- [WORK ITEM]
Your answer should be the full data, transcribed exactly, with no pictures in it.

- [GIVEN MATERIAL]
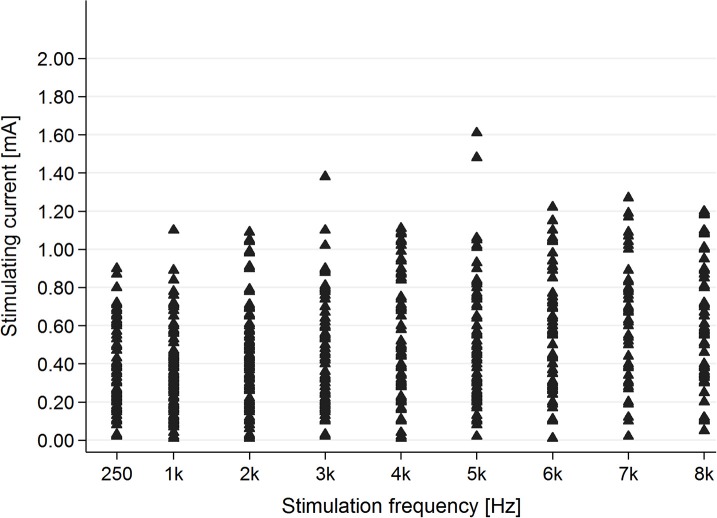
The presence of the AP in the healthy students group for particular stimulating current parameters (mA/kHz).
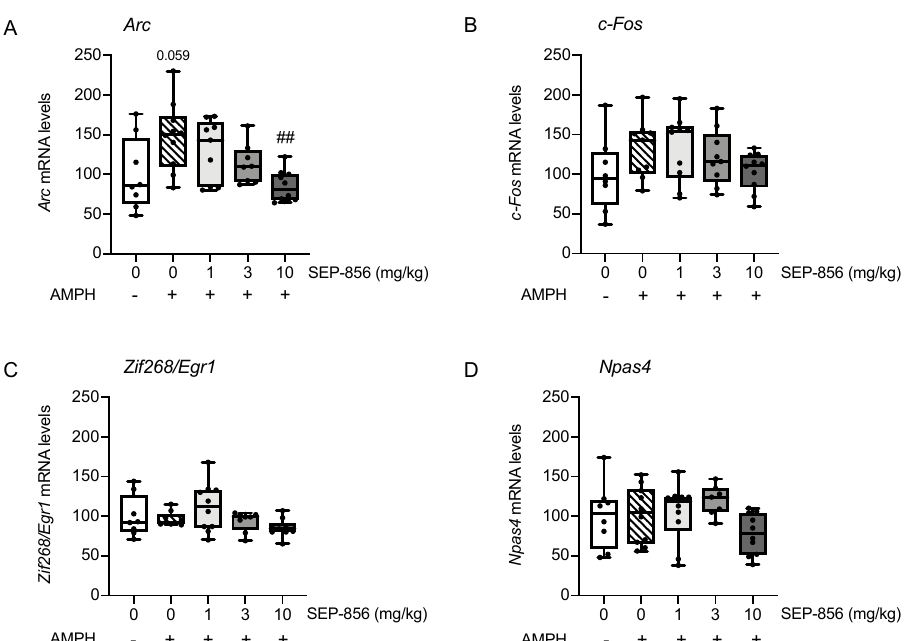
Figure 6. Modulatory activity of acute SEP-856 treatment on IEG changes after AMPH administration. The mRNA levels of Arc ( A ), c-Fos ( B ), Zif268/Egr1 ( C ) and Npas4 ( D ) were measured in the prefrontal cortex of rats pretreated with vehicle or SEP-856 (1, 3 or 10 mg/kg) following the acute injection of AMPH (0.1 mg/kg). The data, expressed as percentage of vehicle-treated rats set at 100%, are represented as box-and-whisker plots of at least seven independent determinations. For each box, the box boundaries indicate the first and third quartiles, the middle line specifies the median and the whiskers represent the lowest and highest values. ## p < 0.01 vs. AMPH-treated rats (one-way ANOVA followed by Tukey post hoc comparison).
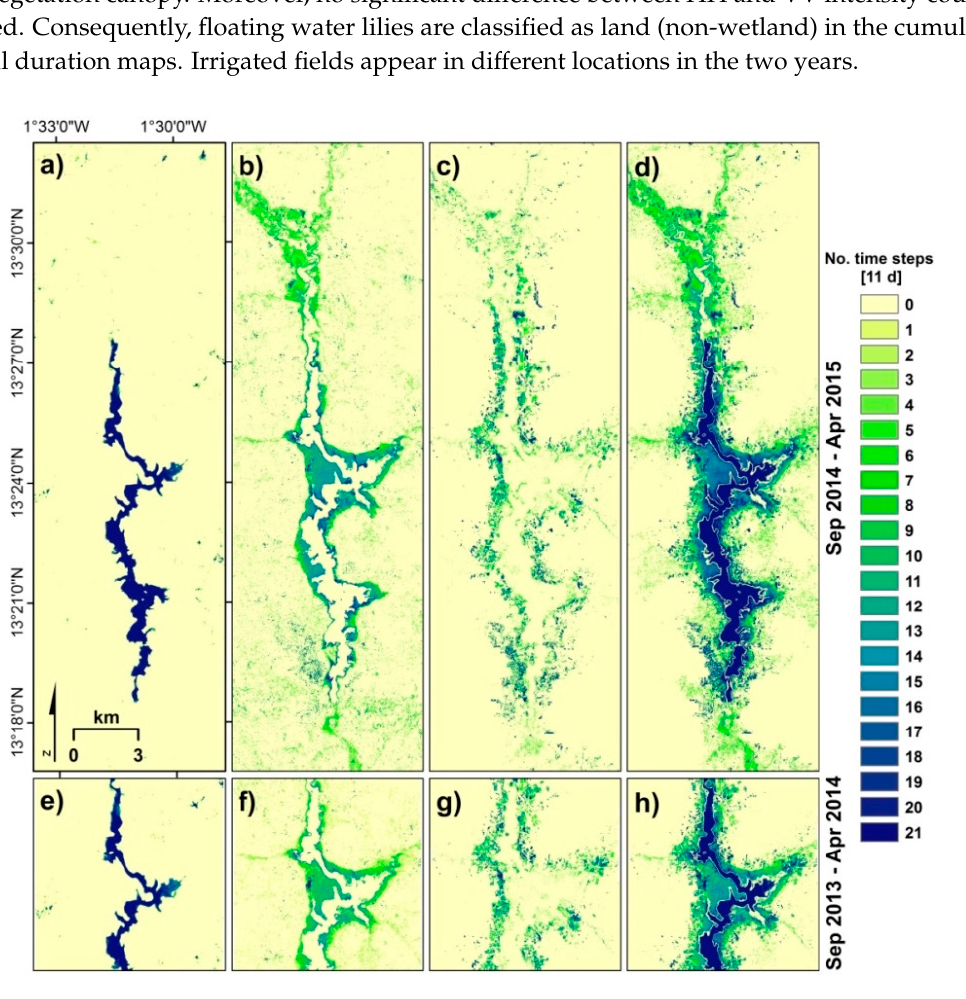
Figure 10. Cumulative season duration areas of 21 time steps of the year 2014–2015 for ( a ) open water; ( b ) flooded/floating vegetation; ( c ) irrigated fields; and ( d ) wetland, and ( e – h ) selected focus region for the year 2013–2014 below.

- [RESULT OF THE TASK]
The presence of the AP in the healthy students group for particular stimulating current parameters (mA/kHz).
Figure 6. Modulatory activity of acute SEP-856 treatment on IEG changes after AMPH administration. The mRNA levels of Arc ( A ), c-Fos ( B ), Zif268/Egr1 ( C ) and Npas4 ( D ) were measured in the prefrontal cortex of rats pretreated with vehicle or SEP-856 (1, 3 or 10 mg/kg) following the acute injection of AMPH (0.1 mg/kg). The data, expressed as percentage of vehicle-treated rats set at 100%, are represented as box-and-whisker plots of at least seven independent determinations. For each box, the box boundaries indicate the first and third quartiles, the middle line specifies the median and the whiskers represent the lowest and highest values. ## p < 0.01 vs. AMPH-treated rats (one-way ANOVA followed by Tukey post hoc comparison).
Figure 10. Cumulative season duration areas of 21 time steps of the year 2014–2015 for ( a ) open water; ( b ) flooded/floating vegetation; ( c ) irrigated fields; and ( d ) wetland, and ( e – h ) selected focus region for the year 2013–2014 below.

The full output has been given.